* Исходный текст
--------------------
# Вопросы-ответы > Психологические консультации >  Первая детская любовь, никак не могу забыть.

## Таня М

Харе Кришна!

Сразу начну с описания ситуации. С первого класса была очень влюблена в одного мальчика. B детстве мне казалось что безответно, но уже во взрослом возрасте выяснилось что он тоже был в меня влюблён вообще ещё с детского сада. Понимаю что это всё может звучать смешно, но чувства были действительно очень сильные. 
Случилось так что в 7 классе я с родителями переехала заграницу. И с тех пор мы с ним больше не виделись вплоть до моего первого приезда на родину, в 26 лет. Мы виделись только один раз, просто пообщались как старые одноклассники. После этого он мне написал, что после того как я уехала в 7 классе, ему очень тяжело было меня забыть и я ему снилась примерно раз в год, вплоть до нынешнего момента. Хотя он уже обо мне и не думал особо во взрослом возрасте, но я продолжала ему сниться.
Самое интересное что та же ситуация и у меня. Он мне периодически снился с тех пор как я уехала. Даже когда я вышла замуж, была счастлива в браке, он мне продолжал сниться. И во сне такое счастье, такой трепет, просто до слёз. 
А сны примерно одинаковые всегда (и у него такие же). Мы с ним сталкиваемся где-то в компании друзей или одноклассников, и всё никак не можем друг к другу подойти, что-то постоянно мешает. Он какбы от меня ускользаяет постоянно.
После нашей последней встречи я о нём всё чаще думаю, те детские чувства никуда не делись. Я давно в разводе и он не женат, но нас разделяют тысячи километров, разные государства и т.д. 
Мне интересно, может вы бы мне смогли обьяснить сам феномен, что это такое? почему такая нелепая ситуация? столько чувств и нежности, но жизнь нас постоянно разлучает. И почему с детства и ему и мне снятся эти сны?

----------


## Вирочана дас

ХАРЕ КРИШНА Татьяна. Спасибо Вам за вопрос. Позвольте я отвечу Вам 2 или 3 марта. Причина в некоторых обстоятельствах. Извините.

----------


## Вирочана дас

ХАРЕ КРИШНА Татьяна. Спасибо Вам за вопрос.  Все, что Вы описали,  является феноменом  кармы – причинно следственного механизма этого мира.
--------------------
* Показанные данные

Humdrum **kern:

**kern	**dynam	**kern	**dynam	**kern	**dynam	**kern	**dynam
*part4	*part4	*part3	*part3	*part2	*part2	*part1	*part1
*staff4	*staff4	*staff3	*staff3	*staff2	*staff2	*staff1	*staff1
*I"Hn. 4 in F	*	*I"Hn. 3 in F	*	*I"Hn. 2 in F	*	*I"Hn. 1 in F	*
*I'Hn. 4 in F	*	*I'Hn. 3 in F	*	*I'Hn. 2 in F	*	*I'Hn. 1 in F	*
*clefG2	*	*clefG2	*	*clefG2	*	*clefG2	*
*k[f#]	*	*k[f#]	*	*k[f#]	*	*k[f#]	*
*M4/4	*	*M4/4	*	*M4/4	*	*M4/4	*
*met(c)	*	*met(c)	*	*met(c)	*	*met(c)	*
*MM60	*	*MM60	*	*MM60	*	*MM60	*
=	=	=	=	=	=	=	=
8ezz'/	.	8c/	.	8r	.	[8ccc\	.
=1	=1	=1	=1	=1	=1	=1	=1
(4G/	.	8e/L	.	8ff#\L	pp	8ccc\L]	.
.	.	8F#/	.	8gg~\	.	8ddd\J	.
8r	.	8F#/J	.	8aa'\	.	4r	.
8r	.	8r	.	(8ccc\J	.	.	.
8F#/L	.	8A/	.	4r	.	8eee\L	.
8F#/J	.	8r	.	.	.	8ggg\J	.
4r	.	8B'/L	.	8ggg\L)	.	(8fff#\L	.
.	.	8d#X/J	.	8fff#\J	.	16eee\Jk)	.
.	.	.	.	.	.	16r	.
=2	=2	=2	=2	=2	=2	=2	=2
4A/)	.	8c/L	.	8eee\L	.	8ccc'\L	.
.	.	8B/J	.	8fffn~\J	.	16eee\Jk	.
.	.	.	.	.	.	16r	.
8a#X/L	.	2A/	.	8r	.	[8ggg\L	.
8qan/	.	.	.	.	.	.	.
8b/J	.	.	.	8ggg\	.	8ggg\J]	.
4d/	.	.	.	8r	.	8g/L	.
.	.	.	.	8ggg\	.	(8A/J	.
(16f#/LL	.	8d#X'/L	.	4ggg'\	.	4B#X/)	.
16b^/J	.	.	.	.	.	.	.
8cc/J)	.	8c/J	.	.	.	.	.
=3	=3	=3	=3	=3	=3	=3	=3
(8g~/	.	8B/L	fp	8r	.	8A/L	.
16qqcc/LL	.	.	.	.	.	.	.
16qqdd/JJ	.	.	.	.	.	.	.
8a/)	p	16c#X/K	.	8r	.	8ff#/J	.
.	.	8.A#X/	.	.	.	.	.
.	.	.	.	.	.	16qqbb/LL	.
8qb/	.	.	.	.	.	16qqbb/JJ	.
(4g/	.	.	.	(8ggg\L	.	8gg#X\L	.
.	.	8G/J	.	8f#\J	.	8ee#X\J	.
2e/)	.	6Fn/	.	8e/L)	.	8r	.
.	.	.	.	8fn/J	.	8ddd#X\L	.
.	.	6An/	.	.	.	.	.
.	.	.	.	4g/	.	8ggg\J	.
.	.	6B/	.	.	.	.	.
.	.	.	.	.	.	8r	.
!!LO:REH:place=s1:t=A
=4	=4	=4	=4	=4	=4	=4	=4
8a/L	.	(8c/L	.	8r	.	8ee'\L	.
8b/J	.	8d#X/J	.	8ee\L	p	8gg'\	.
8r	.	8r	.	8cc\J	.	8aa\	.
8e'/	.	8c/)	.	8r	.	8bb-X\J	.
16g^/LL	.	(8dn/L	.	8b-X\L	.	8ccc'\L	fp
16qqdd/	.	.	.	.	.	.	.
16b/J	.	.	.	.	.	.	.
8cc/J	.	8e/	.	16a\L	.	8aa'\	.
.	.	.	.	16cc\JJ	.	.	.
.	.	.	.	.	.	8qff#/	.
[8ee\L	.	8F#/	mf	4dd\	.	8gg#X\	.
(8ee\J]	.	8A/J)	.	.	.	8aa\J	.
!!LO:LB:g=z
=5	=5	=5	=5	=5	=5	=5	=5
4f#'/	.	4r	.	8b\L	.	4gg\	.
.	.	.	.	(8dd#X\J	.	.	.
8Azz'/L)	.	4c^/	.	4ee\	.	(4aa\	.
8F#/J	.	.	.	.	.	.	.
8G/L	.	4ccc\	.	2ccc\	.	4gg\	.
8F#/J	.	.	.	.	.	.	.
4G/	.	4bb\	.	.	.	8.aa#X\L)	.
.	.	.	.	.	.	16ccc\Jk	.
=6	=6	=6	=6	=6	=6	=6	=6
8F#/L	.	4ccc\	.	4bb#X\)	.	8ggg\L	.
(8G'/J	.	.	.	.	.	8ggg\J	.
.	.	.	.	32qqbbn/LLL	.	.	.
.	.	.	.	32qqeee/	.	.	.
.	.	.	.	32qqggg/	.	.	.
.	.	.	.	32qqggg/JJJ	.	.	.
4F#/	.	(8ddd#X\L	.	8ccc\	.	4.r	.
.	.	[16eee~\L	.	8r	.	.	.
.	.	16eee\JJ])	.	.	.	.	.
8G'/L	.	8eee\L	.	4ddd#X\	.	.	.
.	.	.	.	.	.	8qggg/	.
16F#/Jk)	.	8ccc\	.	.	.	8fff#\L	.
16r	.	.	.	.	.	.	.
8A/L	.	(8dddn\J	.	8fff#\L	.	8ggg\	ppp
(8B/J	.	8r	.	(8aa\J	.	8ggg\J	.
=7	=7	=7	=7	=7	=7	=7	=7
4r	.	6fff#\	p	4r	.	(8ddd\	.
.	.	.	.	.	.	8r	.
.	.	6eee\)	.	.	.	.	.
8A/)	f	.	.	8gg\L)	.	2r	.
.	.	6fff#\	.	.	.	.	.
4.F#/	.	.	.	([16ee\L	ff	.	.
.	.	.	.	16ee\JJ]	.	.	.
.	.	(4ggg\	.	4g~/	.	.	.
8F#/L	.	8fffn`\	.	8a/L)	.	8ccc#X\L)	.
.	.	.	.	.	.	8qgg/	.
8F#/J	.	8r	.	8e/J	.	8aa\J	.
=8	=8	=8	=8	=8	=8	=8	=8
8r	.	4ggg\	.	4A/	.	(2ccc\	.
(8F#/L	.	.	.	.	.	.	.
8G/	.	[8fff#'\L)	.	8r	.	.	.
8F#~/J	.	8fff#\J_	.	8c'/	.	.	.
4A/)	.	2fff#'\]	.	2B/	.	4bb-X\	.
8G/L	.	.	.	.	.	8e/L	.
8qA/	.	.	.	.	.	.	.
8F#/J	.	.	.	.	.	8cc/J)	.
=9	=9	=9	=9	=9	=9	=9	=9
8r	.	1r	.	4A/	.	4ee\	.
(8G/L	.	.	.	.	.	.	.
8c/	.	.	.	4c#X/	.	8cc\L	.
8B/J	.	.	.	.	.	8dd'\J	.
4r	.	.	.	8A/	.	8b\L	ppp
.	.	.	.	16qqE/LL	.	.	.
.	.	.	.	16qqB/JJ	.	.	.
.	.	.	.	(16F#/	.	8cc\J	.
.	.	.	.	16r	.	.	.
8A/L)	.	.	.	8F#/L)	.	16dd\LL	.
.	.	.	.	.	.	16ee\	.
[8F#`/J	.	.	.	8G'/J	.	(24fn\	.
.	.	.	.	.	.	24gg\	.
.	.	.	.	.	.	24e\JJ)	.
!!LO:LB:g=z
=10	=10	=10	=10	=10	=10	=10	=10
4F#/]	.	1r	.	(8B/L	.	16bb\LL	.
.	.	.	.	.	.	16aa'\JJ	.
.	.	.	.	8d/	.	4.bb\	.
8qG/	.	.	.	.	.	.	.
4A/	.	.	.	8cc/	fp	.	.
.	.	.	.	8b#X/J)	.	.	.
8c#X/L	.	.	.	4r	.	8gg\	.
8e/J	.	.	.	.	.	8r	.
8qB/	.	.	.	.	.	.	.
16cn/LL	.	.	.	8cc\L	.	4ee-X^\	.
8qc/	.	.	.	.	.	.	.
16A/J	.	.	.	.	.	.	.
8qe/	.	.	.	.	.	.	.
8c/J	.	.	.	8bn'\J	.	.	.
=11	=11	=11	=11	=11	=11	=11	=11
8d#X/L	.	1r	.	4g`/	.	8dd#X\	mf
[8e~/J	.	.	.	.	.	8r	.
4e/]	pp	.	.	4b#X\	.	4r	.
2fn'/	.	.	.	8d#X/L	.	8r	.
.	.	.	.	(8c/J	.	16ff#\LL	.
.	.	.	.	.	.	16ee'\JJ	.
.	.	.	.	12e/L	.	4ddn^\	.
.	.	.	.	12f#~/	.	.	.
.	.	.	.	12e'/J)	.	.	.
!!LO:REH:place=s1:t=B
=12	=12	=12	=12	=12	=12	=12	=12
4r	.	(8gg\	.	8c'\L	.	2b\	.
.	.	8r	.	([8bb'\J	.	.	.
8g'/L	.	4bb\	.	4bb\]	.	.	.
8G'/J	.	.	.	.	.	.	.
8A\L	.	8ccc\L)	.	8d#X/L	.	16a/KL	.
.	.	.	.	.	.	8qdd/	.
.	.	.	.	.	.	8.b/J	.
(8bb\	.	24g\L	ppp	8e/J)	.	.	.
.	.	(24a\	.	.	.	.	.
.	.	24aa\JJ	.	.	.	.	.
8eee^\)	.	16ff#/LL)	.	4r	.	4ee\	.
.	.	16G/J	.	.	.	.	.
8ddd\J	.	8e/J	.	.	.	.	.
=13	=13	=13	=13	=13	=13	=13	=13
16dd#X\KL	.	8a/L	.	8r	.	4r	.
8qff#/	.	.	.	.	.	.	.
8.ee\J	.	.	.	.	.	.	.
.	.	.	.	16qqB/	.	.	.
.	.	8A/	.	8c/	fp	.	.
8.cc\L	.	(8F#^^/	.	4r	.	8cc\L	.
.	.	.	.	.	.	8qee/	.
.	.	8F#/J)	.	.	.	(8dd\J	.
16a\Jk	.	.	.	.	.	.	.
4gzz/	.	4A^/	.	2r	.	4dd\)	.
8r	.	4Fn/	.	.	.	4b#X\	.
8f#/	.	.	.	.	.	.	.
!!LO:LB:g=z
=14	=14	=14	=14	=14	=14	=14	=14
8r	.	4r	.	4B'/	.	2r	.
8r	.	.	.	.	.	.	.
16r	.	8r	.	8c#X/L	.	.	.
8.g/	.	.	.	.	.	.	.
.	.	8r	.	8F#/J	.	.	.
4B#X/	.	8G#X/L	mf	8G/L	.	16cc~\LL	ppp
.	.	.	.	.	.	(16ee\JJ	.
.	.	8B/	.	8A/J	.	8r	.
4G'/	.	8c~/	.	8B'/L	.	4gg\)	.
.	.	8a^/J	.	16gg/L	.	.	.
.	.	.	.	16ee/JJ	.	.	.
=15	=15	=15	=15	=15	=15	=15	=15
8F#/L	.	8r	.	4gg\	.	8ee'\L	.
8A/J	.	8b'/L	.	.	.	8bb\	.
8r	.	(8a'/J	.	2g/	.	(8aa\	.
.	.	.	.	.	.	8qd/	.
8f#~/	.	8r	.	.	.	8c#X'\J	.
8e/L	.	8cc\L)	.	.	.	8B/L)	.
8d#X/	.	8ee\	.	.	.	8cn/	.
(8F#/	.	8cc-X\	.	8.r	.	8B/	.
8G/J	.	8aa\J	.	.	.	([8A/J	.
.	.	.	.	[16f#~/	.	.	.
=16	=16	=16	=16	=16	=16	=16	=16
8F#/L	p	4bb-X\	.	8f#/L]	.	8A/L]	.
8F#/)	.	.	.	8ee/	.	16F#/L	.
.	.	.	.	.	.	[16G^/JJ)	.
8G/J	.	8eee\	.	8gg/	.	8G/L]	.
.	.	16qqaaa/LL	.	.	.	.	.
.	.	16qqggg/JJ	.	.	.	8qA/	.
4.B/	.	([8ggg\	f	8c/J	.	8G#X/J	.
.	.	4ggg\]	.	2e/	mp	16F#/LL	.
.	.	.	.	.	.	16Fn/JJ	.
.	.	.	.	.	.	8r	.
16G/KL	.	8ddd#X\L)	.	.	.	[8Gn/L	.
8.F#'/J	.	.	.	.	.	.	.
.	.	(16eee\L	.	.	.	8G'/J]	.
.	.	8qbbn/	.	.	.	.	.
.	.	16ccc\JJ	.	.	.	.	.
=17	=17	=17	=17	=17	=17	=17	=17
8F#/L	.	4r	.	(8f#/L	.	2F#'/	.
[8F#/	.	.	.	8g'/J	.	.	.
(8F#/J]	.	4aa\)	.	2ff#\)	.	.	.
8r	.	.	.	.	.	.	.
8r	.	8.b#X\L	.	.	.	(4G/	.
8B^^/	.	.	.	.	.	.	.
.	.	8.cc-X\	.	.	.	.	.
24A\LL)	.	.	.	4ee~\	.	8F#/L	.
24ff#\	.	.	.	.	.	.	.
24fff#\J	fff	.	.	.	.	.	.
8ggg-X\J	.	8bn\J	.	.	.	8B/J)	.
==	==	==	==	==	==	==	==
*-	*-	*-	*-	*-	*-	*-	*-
--------------------
* Задания
**1)** В каком классе автор вопроса из ветки форума о первой детской любви переехала с родителями за границу?
**2)** Выпишите из записей все строки, где встречается строка «kern».

* Ответы
**1)** В 7 классе.

**2)**
Humdrum **kern:
**kern	**dynam	**kern	**dynam	**kern	**dynam	**kern	**dynam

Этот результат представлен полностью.